** Opening DATA EXTRACTS block **

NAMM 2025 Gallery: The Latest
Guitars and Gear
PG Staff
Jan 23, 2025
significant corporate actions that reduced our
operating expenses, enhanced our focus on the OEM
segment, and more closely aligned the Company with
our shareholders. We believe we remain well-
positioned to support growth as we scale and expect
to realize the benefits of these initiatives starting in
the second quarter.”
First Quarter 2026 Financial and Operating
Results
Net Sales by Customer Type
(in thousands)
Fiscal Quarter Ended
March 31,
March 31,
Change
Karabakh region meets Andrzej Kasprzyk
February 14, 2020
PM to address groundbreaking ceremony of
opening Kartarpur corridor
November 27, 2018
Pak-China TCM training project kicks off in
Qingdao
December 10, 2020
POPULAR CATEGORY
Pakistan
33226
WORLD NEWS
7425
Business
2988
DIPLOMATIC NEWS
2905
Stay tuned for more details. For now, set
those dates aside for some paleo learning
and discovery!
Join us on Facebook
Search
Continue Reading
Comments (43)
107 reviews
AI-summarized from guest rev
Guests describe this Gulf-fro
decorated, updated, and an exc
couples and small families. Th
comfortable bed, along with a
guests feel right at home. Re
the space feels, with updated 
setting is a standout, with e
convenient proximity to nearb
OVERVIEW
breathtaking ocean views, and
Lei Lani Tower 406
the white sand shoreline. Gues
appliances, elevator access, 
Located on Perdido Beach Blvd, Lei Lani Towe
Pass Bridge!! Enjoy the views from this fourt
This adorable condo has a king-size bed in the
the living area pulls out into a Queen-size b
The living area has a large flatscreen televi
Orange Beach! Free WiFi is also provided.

** Closing DATA EXTRACTS block **

[EXERCISE DESCRIPTION] What is asked for is an exact copy of the lines above from the one containing "February 14, 2020" through the one containing "and discovery!", and only those.

[ANSWER FOR THIS EXERCISE]
February 14, 2020
PM to address groundbreaking ceremony of
opening Kartarpur corridor
November 27, 2018
Pak-China TCM training project kicks off in
Qingdao
December 10, 2020
POPULAR CATEGORY
Pakistan
33226
WORLD NEWS
7425
Business
2988
DIPLOMATIC NEWS
2905
Stay tuned for more details. For now, set
those dates aside for some paleo learning
and discovery!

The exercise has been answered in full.